Extract:
Therefore, the following program prints its arguments.

#!/usr/bin/env python3

import sys

def main():
    for arg in sys.argv:
        print("'{}'".format(arg))

if __name__ == '__main__':
    main()

When we execute it (of course, first we chmod +x it), we will see the following (lines prefixed with $ denote the command, the rest is command output).

$ ./args.py
'./args.py'
$ ./args.py one two
'./args.py'
'one'
'two'
$ ./args.py "one  two"
'./args.py'
'one  two'

Note that the zeroth index is occupied by the command itself (we will not use it now, but it can be used for some clever tricks) and notice how the second and third command differs from inside Python.

It should not be surprising though, recall the previous lab and handling of filenames with spaces in them.

Run the above command and give it a wildcard as a parameter. Assuming you already have some shell scripts with .sh extension, look at the behavior of the following invocations.

./args.py *.py
./args.py *.sh
./args.py *.shhhhhh

Recall previous lab if you are unsure what has happened. Hint.

Standard input and outputs

You probably know the following concepts already but maybe not under exactly these names, hence we will try to refresh your knowledge about them.

Standard output

Standard output (often shortened to stdout) is the default output that you can use by calling print("Hello") if you are in Python, for example. Stdout is used by the basic output routines in almost every programming language.

Quick check: how you print to stdout in shell? Answer.

Generally, this output has the same API as if you were writing to a file. Be it print in Python, System.out.print in Java or printf in C (where the limitations of the language necessitate the existence of a pair of printf and fprintf).

This output is usually prepared by the language runtime together with the shell and the operating system (the technical details are not that important for this course anyway). Practically, the standard output is printed to the terminal or its equivalent (and when the application is launched graphically, stdout is typically lost).

Note that in Python you can access it explicitly via sys.stdout that acts as an opened file handle (i.e., result of open).

Standard input

Similarly to stdout, almost all languages have access to stdin that represents the default input. By default, this input comes from the keyboard, although usually through the terminal (i.e., stdin is not used in graphical applications for reading keyboard input).

Directions for this task: Say whether each of these statements agrees with the passage on program arguments and standard streams, and for each answer yes or no and quote the deciding words. 1. In the list of arguments, the zeroth position holds the command itself. 2. An application launched graphically typically prints its standard output to the terminal. 3. By default, standard input comes from the keyboard.

Listed entries:
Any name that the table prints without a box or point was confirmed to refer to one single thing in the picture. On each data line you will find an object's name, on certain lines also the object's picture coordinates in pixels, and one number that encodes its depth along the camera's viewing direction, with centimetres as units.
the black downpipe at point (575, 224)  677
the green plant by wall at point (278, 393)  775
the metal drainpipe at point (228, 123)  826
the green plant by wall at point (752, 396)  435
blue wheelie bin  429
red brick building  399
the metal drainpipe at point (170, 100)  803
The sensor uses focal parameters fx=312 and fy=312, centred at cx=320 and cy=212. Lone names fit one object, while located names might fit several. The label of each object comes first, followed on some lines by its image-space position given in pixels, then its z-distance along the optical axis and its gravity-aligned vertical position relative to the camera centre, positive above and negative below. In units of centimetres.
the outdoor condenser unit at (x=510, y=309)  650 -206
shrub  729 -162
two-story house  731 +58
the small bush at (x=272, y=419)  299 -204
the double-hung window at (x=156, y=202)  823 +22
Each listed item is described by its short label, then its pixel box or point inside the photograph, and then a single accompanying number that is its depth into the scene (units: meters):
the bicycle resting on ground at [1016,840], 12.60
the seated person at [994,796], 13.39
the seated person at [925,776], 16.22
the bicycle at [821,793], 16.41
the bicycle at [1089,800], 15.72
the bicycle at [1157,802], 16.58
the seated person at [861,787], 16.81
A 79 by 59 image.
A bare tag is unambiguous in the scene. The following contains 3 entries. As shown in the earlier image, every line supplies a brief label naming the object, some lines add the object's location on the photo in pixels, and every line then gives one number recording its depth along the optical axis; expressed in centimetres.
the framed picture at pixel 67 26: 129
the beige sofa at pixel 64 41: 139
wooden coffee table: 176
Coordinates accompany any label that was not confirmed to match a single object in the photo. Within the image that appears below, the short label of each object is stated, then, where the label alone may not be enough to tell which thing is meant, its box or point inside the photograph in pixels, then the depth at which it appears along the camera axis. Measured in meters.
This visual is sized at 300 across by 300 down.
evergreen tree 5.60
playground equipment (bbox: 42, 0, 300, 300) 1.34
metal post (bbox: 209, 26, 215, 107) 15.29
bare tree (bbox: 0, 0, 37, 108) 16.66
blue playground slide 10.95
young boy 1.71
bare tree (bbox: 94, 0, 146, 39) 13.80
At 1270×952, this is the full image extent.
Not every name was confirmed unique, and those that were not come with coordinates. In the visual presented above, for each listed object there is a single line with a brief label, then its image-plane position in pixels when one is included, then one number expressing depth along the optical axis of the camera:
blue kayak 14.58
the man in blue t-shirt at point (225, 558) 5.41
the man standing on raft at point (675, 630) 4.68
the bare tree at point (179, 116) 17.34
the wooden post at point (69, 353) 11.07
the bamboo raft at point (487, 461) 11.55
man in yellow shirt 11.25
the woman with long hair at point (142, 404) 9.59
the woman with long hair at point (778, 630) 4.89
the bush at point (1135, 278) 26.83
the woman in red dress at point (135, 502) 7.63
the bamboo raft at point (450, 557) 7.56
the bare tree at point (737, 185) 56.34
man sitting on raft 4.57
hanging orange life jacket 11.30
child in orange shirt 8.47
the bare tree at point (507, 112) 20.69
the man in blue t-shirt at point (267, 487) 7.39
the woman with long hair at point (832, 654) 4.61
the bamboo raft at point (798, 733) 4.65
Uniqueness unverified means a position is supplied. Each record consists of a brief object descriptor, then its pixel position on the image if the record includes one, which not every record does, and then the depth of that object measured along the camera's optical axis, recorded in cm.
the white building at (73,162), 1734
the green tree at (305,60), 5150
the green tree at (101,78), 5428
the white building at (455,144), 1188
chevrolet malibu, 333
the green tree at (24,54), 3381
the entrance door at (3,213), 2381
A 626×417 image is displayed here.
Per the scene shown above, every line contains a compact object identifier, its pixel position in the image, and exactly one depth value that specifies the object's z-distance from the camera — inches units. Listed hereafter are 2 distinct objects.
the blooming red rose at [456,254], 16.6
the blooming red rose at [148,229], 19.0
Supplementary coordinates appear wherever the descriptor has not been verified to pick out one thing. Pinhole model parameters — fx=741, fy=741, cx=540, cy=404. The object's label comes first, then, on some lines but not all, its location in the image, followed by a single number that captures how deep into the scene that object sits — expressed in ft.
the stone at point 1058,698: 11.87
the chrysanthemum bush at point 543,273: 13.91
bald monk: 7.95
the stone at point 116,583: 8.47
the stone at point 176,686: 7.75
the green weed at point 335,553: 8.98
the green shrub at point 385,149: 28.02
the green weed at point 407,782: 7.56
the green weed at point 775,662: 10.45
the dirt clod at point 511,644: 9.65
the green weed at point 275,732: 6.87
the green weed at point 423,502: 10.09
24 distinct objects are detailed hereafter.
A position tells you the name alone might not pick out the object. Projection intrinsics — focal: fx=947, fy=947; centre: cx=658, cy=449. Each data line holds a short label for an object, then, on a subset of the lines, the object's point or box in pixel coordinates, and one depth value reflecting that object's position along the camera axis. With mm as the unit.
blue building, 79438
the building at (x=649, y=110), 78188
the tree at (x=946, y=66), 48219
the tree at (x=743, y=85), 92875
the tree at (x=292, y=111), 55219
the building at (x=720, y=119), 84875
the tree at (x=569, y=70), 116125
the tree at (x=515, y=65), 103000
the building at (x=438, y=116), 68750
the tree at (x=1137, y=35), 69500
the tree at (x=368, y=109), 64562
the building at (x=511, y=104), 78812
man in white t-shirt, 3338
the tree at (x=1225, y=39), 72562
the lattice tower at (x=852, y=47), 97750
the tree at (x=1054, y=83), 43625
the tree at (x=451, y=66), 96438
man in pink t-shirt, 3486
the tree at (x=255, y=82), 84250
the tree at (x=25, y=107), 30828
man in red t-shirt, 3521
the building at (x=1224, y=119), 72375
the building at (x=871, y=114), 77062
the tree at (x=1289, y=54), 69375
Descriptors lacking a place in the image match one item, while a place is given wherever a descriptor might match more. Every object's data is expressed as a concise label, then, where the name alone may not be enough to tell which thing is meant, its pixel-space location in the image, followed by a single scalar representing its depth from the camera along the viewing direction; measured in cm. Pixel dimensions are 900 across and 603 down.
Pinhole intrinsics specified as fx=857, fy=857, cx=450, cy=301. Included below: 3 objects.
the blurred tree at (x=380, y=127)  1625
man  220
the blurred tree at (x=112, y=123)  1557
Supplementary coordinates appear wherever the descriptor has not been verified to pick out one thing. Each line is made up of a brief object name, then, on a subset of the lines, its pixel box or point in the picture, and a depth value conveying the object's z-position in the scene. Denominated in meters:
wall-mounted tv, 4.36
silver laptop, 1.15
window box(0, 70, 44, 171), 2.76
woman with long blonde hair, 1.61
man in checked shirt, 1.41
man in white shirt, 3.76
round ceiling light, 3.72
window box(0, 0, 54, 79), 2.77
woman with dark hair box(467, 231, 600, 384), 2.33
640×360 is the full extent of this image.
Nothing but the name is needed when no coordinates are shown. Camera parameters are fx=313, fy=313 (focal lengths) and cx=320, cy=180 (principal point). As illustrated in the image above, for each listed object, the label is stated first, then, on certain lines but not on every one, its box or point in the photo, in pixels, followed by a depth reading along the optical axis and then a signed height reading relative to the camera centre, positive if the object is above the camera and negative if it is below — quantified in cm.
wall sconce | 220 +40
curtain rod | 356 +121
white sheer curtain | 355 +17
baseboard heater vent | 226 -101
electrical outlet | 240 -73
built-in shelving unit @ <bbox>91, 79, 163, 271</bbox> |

Task response:
1. Yes: "the zeroth index is occupied by the command itself"
2. No: "when the application is launched graphically, stdout is typically lost"
3. Yes: "By default, this input comes from the keyboard"